_ASSIGNMENT:_ The output is the lines below from the one with "# camera: 100 degrees right, 10 degrees down" through the one with "377, 324, 422]", both included, printed exactly and with no other line.

_RECORDED INFORMATION:_
⟨

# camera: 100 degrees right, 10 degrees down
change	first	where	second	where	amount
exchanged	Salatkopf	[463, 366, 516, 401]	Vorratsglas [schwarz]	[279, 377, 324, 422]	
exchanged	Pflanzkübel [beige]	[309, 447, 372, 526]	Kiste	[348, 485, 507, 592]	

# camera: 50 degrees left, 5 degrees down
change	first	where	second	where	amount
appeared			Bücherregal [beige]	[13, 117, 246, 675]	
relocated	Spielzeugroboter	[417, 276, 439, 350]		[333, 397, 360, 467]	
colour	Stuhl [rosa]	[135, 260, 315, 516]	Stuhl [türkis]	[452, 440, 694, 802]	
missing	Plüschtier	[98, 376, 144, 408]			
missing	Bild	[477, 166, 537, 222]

⟩
⟨

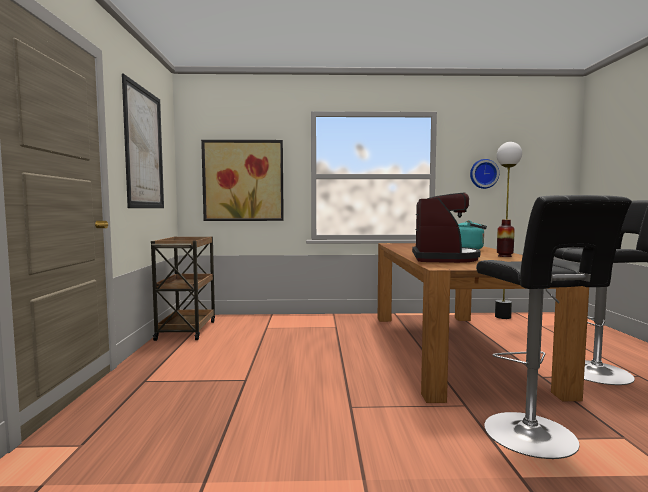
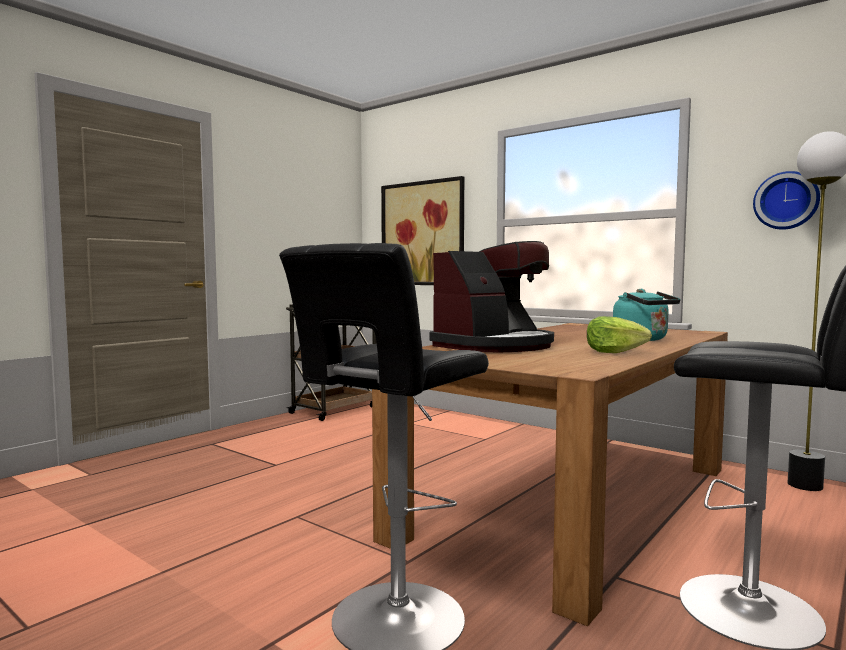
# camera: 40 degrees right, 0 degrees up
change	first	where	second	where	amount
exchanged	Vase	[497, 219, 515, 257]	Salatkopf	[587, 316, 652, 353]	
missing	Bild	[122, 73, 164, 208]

⟩

_YOUR SOLUTION:_
# camera: 100 degrees right, 10 degrees down
change	first	where	second	where	amount
exchanged	Salatkopf	[463, 366, 516, 401]	Vorratsglas [schwarz]	[279, 377, 324, 422]	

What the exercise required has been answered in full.